> [Task requirements]: From the entries below, output the line with "wrist: (70, 177)" and each following line up to and including the line with "pinky tip: (198, 211)", exactly as written.

> [Records]:

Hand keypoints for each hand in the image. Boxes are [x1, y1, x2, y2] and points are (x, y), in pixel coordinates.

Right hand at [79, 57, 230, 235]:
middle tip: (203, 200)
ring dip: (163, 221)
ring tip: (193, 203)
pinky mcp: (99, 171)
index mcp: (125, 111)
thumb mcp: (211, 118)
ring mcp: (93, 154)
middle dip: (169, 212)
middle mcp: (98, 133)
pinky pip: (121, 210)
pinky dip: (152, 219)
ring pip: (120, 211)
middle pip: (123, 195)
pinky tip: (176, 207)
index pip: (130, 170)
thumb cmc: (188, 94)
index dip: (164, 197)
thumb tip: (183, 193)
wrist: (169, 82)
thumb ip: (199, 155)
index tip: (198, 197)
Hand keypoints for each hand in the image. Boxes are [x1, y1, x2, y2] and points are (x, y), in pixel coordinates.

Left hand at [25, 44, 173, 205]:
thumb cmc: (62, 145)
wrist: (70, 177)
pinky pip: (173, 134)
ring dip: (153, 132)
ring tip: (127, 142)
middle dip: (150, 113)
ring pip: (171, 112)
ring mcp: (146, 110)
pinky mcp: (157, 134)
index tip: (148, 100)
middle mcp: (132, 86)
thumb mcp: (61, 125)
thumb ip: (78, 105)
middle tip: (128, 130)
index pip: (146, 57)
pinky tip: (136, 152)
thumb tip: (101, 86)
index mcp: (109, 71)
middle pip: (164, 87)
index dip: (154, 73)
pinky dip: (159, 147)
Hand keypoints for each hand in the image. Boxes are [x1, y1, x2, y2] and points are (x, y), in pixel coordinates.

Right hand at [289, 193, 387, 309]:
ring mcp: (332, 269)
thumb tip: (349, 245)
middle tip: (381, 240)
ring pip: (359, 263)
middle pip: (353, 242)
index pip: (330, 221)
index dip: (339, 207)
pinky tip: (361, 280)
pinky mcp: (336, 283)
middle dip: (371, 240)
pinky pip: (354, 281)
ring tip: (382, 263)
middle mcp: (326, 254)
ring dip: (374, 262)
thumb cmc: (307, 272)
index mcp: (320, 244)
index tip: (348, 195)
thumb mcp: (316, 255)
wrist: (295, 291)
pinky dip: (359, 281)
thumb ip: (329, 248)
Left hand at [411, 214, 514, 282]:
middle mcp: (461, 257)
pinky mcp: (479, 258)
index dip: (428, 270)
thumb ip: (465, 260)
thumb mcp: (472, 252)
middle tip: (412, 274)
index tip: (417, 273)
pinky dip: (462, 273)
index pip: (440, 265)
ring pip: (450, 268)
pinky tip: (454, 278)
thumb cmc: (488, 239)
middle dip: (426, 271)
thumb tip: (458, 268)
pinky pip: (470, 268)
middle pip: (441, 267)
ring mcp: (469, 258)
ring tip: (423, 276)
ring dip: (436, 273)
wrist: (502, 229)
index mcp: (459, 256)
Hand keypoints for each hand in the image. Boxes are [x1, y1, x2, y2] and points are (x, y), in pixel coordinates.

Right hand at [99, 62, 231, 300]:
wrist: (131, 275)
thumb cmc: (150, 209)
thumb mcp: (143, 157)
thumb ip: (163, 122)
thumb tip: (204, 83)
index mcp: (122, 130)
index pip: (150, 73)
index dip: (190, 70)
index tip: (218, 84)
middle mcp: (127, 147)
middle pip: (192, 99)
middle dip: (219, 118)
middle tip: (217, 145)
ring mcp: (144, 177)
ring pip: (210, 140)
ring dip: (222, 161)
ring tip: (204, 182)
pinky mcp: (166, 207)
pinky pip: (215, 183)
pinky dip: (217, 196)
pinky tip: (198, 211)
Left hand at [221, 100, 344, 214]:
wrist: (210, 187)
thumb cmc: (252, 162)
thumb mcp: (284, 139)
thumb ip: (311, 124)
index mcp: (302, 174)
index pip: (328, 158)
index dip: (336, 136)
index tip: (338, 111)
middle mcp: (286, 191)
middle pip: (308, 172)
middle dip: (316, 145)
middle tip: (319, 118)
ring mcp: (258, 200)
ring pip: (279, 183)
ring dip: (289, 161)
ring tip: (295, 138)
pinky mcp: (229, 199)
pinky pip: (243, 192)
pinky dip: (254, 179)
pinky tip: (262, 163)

> [Expected answer]:
wrist: (70, 177)
pinky pip: (173, 134)
ring dip: (153, 132)
ring tip: (127, 142)
middle dip: (150, 113)
ring pip: (171, 112)
ring mcp: (146, 110)
pinky mcp: (157, 134)
index tip: (148, 100)
middle mcp: (132, 86)
thumb mcp: (61, 125)
thumb ip: (78, 105)
middle tip: (128, 130)
index pip: (146, 57)
pinky tip: (136, 152)
thumb tip: (101, 86)
index mcp: (109, 71)
middle pip: (164, 87)
index dip: (154, 73)
pinky dip: (159, 147)
Hand keypoints for each hand in the image. Boxes are [x1, y1, x2, y2] and points are (x, y), in pixel coordinates.

Right hand at [289, 193, 387, 309]:
ring mcp: (332, 269)
thumb tip: (349, 245)
middle tip: (381, 240)
ring pip: (359, 263)
middle pip: (353, 242)
index pip: (330, 221)
index dip: (339, 207)
pinky tip: (361, 280)
pinky mcp: (336, 283)
middle dip: (371, 240)
pinky pip: (354, 281)
ring tip: (382, 263)
middle mcp: (326, 254)
ring dip: (374, 262)
thumb cmc: (307, 272)
index mcp: (320, 244)
index tip: (348, 195)
thumb mcp: (316, 255)
wrist: (295, 291)
pinky dip: (359, 281)
thumb ip: (329, 248)
Left hand at [411, 214, 514, 282]:
middle mcp: (461, 257)
pinky mcp: (479, 258)
index dip: (428, 270)
thumb ip: (465, 260)
thumb mcp: (472, 252)
middle tip: (412, 274)
index tip: (417, 273)
pinky dip: (462, 273)
index pip: (440, 265)
ring pip: (450, 268)
pinky tip: (454, 278)
thumb cmc: (488, 239)
middle dip: (426, 271)
thumb tip: (458, 268)
pinky pip: (470, 268)
middle pip: (441, 267)
ring mcp: (469, 258)
ring tip: (423, 276)
ring dip: (436, 273)
wrist: (502, 229)
index mcp: (459, 256)
Hand keypoints for each hand in the image. Boxes are [x1, y1, x2, y2] and points are (x, y), in pixel coordinates.

Right hand at [99, 62, 231, 300]:
wrist: (131, 275)
thumb cmc: (150, 209)
thumb mcp: (143, 157)
thumb ip: (163, 122)
thumb tip: (204, 83)
index mcp: (122, 130)
index pip: (150, 73)
index dip: (190, 70)
index tip: (218, 84)
middle mcp: (127, 147)
middle pip: (192, 99)
middle dip: (219, 118)
middle tip: (217, 145)
ring mcp: (144, 177)
ring pip: (210, 140)
ring dip: (222, 161)
ring tip: (204, 182)
pinky mcp: (166, 207)
pinky pip: (215, 183)
pinky dip: (217, 196)
pinky tip: (198, 211)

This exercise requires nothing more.